• Set task A: Summarize the excerpt on recent accounting pronouncements in two sentences.
• Set task B: Pick up the excerpt on recent accounting pronouncements after its final paragraph and continue it in the same formal style.
___ Excerpt
Recent Accounting Pronouncements
     In June 2008, the FASB issued FASB Staff Position (“FSP”) Emerging Issues Task Force (“EITF”) Issue No. 03-6-1, Determining Whether Instruments Granted in Share-Based Payment Transactions Are Participating Securities (“FSP No. EITF 03-6-1”). This FSP provides that all outstanding unvested share-based payment awards that contain rights to non-forfeitable dividends or dividend equivalents (whether paid or unpaid) are considered participating securities. Because such awards are considered participating securities, the issuing entity is required to apply the two-class method of computing basic and diluted earnings per share. The provisions of FSP No. EITF 03-6-1 will be effective for Discovery on January 1, 2009, and will be applied retrospectively to all prior-period earnings per share computations. The adoption of FSP No. EITF 03-6-1 is not expected to have a material impact on the Company’s earnings per share amounts.
     In April 2008, the FASB issued FSP No. 142-3, Determination of the Useful Life of Intangible Assets (“FSP 142-3”), which amends the factors that should be considered in developing renewal or extension assumptions used to determine the useful life of a recognized intangible asset pursuant to FAS No. 142. The provisions of FSP 142-3 will be effective for Discovery on January 1, 2009, and will be applied prospectively. The Company is currently evaluating the impact that the provisions of FSP 142-3 will have on the Company’s consolidated financial statements.
     In March 2008, the FASB issued Statement No. 161, Disclosures about Derivative Instruments and Hedging Activities, an Amendment of FASB Statement No. 133, as amended (“FAS 161”). FAS No. 161 amends and expands the disclosure requirements of FASB Statement No. 133, Accounting for Derivative Instruments and Hedging Activities (“FAS 133”), to include information about how and why an entity uses derivative instruments; how derivative instruments and related hedged items are accounted for under FAS 133 and its related interpretations; and how derivative instruments and related hedged items affect an entity’s financial position, financial performance and cash flows. The provisions of FAS 161 will be effective for Discovery on January 1, 2009. The adoption of FAS 161 is not expected to have a material impact on the Company’s consolidated financial statements.
______
___ Supplied records
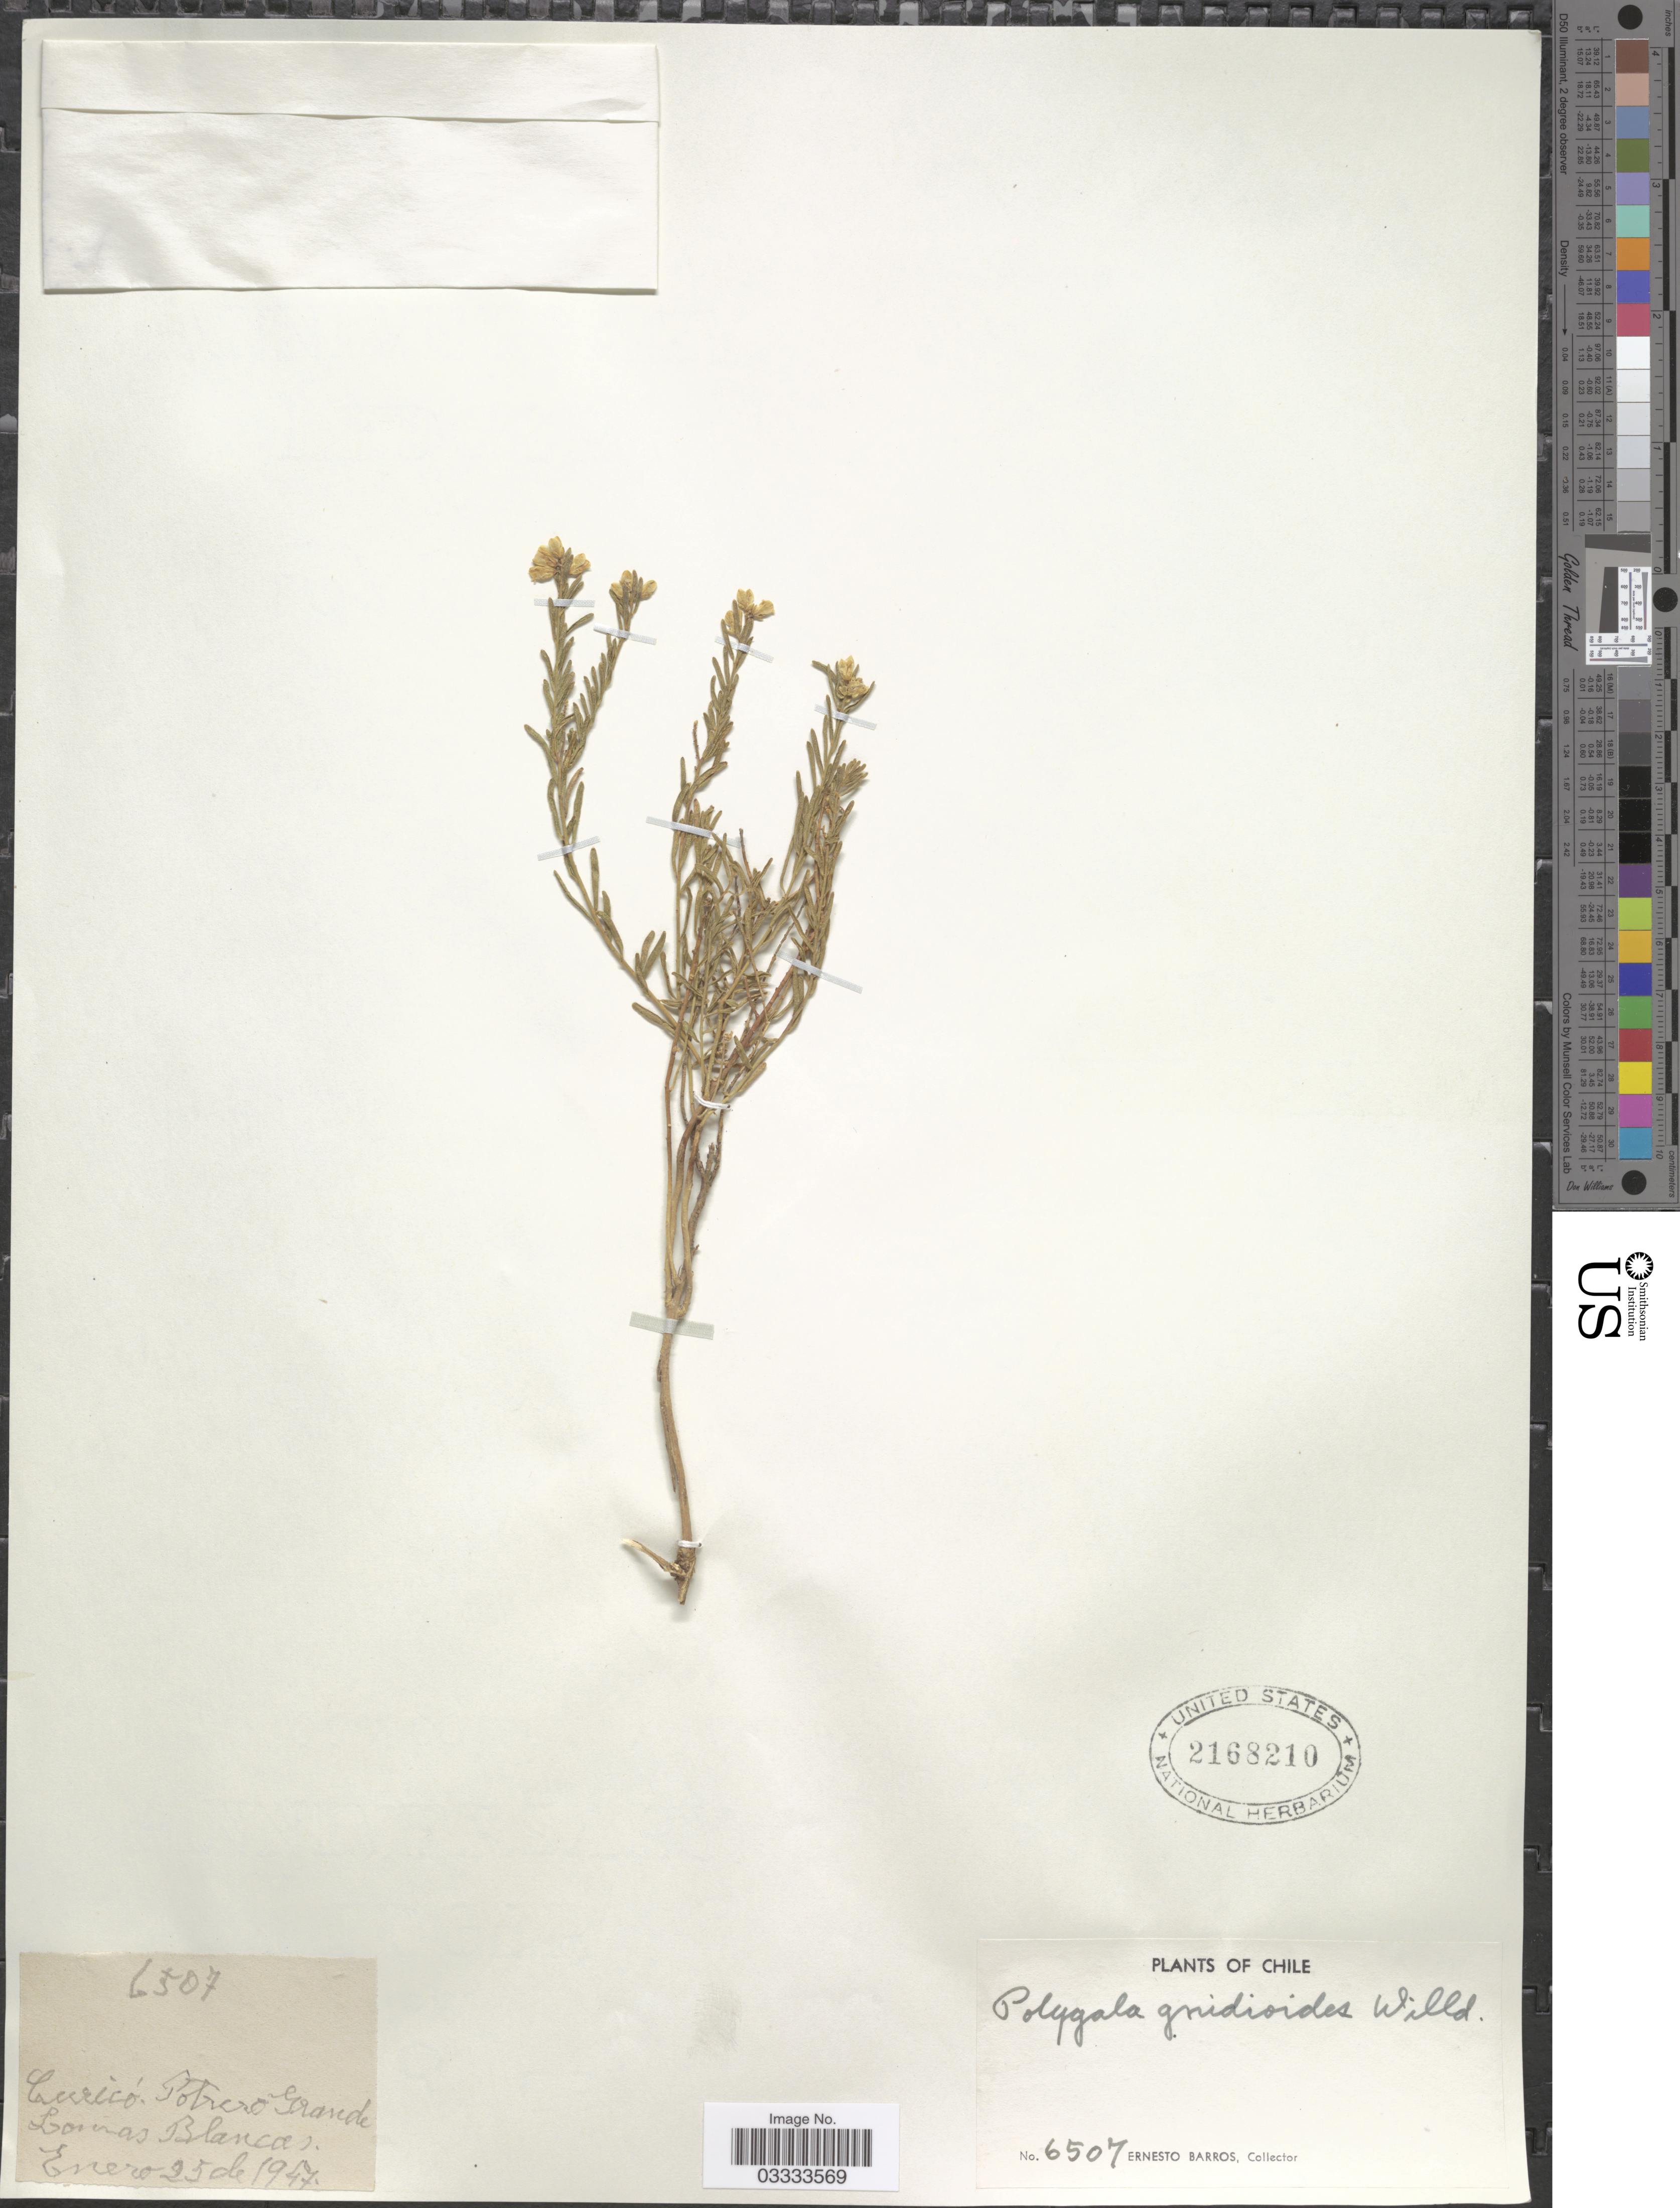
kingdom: Plantae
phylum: Tracheophyta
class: Magnoliopsida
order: Fabales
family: Polygalaceae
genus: Polygala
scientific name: Polygala gnidioides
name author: Willd.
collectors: E. Barros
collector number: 6507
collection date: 1947-01-25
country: Chile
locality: Curicó. Portrero Grande.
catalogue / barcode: US 2168210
______
• Task answer A: The excerpt describes three FASB pronouncements issued in 2008, all effective for Discovery on January 1, 2009: FSP No. EITF 03-6-1 on share-based payment awards as participating securities, FSP 142-3 on the useful life of intangible assets, and FAS 161 on disclosures about derivative instruments and hedging activities. The Company does not expect FSP No. EITF 03-6-1 or FAS 161 to have a material impact, and it is currently evaluating the impact of FSP 142-3 on its consolidated financial statements.

• Task answer B:
     In December 2007, the FASB issued Statement No. 141 (revised 2007), Business Combinations (“FAS 141R”). This Statement requires, among other things, that companies: (1) expense business acquisition transaction costs, which are presently included in the cost of the acquisition, (2) record an asset for in-process research and development, which is presently expensed at the time of the acquisition, (3) record at fair value amounts for contingencies, including contingent consideration, as of the purchase date with subsequent adjustments recognized in operations, which is presently accounted for as an adjustment of purchase price, (4) recognize decreases in valuation allowances on acquired deferred tax assets in operations, which were are presently considered to be subsequent changes in consideration and are recorded as decreases in goodwill, and (5) measure at fair value any non-controlling interest in the acquiree. The provisions of FAS 141R will be effective for Discovery on January 1, 2009, and will be applied prospectively to new business combinations consummated on or subsequent to the effective date. Generally, the effects of FAS 141R will depend on future acquisitions.

44


 

DISCOVERY COMMUNICATIONS, INC.
MANAGEMENT’S DISCUSSION AND ANALYSIS OF FINANCIAL CONDITION
AND RESULTS OF OPERATION — (continued)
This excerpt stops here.